2. When even great news isn't good news
Congratulations to Elon Musk, who not only missed out on being owned by the Saudis, but who also celebrated Tesla's most profitable quarter ever this week.
- The Model 3 has proved to be a big hit, and Tesla hasn't even started selling it internationally yet, in countries where gasoline is a lot more expensive and demand for electric cars is correspondingly higher.
- Tesla stock rose on the news. After closing last week at $260 per share, it closed this week at $315. That's a rise of more than 20%.
- And yet: The stock is still 20% below its highs of 2017, when Tesla was losing billions of dollars a year. Great news at the corporate level isn't always good news for the stock market, especially when criminal probes still hang over the company.

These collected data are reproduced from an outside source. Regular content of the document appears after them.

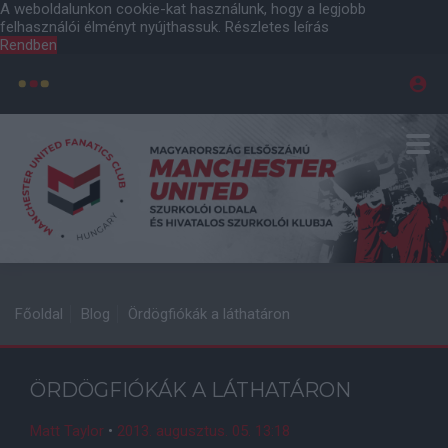
A weboldalunkon cookie-kat használunk, hogy a legjobb
felhasználói élményt nyújthassuk.
Részletes leírás
Rendben
Főoldal
Blog
Ördögfiókák a láthatáron
ÖRDÖGFIÓKÁK A LÁTHATÁRON
Matt Taylor
•
2013. augusztus. 05. 13:18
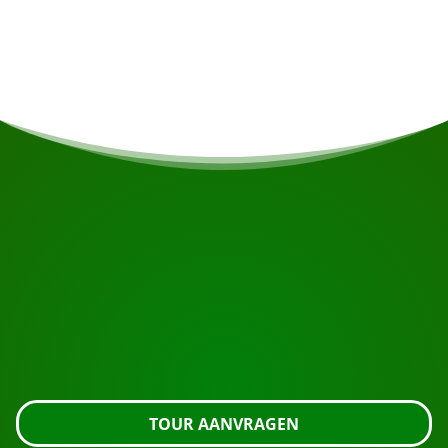
voedingsrestricties heeft wordt daar indien
mogelijk rekening gehouden.
START UW REIS
Klaar om te boeken?
Vraag de tour aan met de knop hieronder, kijk nog
even verder of neem contact met ons op.
TOUR AANVRAGEN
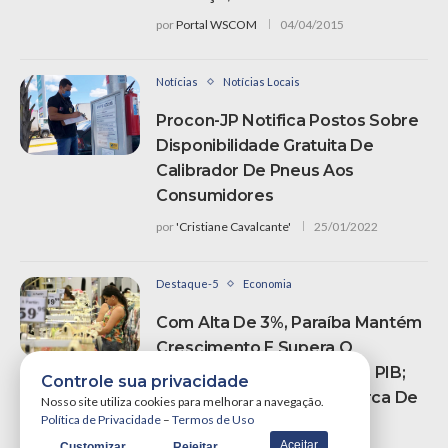
por
Portal WSCOM
04/04/2015
Notícias
Notícias Locais
Procon-JP Notifica Postos Sobre
Disponibilidade Gratuita De
Calibrador De Pneus Aos
Consumidores
por
'Cristiane Cavalcante'
25/01/2022
Destaque-5
Economia
Com Alta De 3%, Paraíba Mantém
Crescimento E Supera O
Nordeste Em Expansão Do PIB;
Controle sua privacidade
Valores Ultrapassam A Marca De
Nosso site utiliza cookies para melhorar a navegação.
Política de Privacidade
–
Termos de Uso
R$ 90 Bilhões
Aceitar
Customizar
Rejeitar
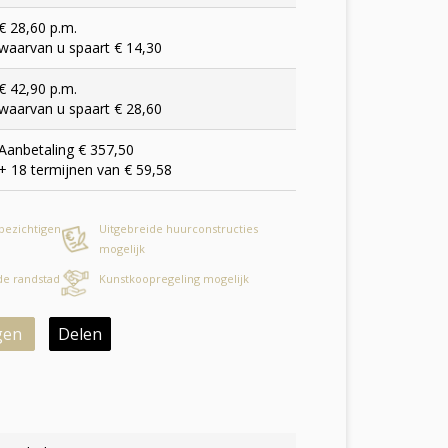
€ 28,60 p.m.
waarvan u spaart € 14,30
€ 42,90 p.m.
waarvan u spaart € 28,60
Aanbetaling € 357,50
+ 18 termijnen van € 59,58
 bezichtigen
Uitgebreide huurconstructies
mogelijk
 de randstad
Kunstkoopregeling mogelijk
gen
Delen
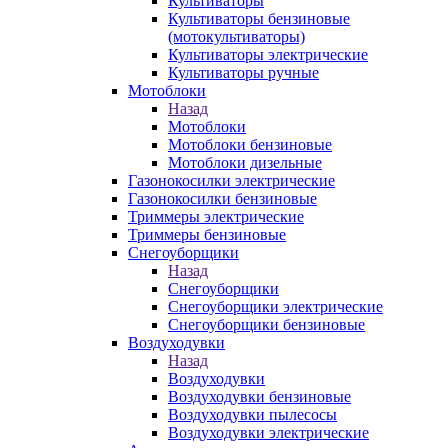
Культиваторы
Культиваторы бензиновые
(мотокультиваторы)
Культиваторы электрические
Культиваторы ручные
Мотоблоки
Назад
Мотоблоки
Мотоблоки бензиновые
Мотоблоки дизельные
Газонокосилки электрические
Газонокосилки бензиновые
Триммеры электрические
Триммеры бензиновые
Снегоуборщики
Назад
Снегоуборщики
Снегоуборщики электрические
Снегоуборщики бензиновые
Воздуходувки
Назад
Воздуходувки
Воздуходувки бензиновые
Воздуходувки пылесосы
Воздуходувки электрические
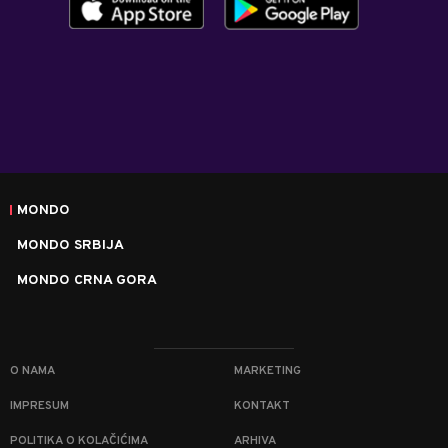
MONDO
MONDO SRBIJA
MONDO CRNA GORA
O NAMA
MARKETING
IMPRESUM
KONTAKT
POLITIKA O KOLAČIĆIMA
ARHIVA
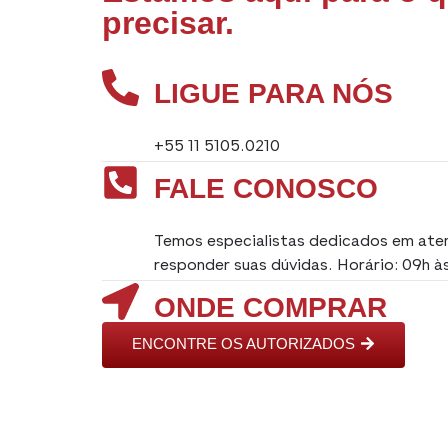
precisar.
LIGUE PARA NÓS
+55 11 5105.0210
FALE CONOSCO
Temos especialistas dedicados em aten
responder suas dúvidas. Horário: 09h à
ONDE COMPRAR
ENCONTRE OS AUTORIZADOS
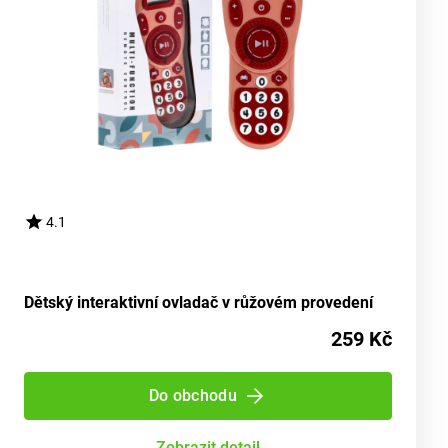
4.1
Dětský interaktivní ovladač v růžovém provedení
259 Kč
Do obchodu
Zobrazit detail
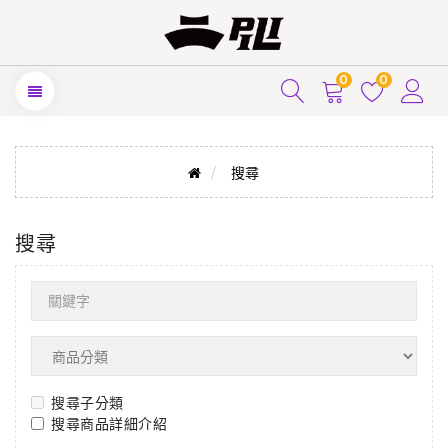
0
0
搜尋
搜尋
搜尋子分類
搜尋商品詳細介紹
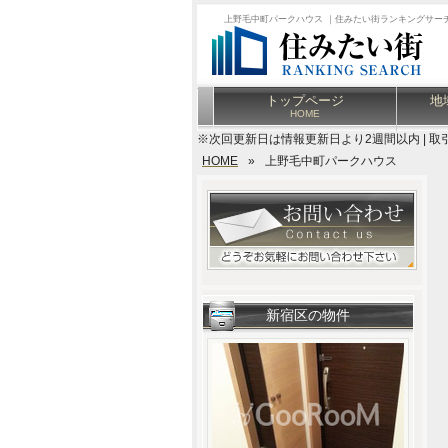
上野毛中町パークハウス ｜住みたい街ランキングサー
トップページ
地
HOME
※次回更新日は情報更新日より2週間以内 | 取
HOME
»
上野毛中町パークハウス
新宿区の物件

At Netflix, blow-out earnings this week sent the share price soaring to $370 per share. By the end of the week, however, the stock had lost more than 15% of its value. It now trades more than 25% below the high it set in July.
The economy as a whole has now printed two blockbuster back-to-back quarters of 4.2% and 3.5% GDP growth respectively. The stock market, on the other hand, is basically flat year-to-date, and is down 10% from its early-October highs. That's correction territory.
The bottom line: Stock-price valuations are weird, and don't do a great job of reflecting present-day fundamentals. Corporate America, as a whole, is looking very healthy right now. It's worth remembering that current share prices would look fantastic if they hadn't been so ridiculously frothy in the recent past.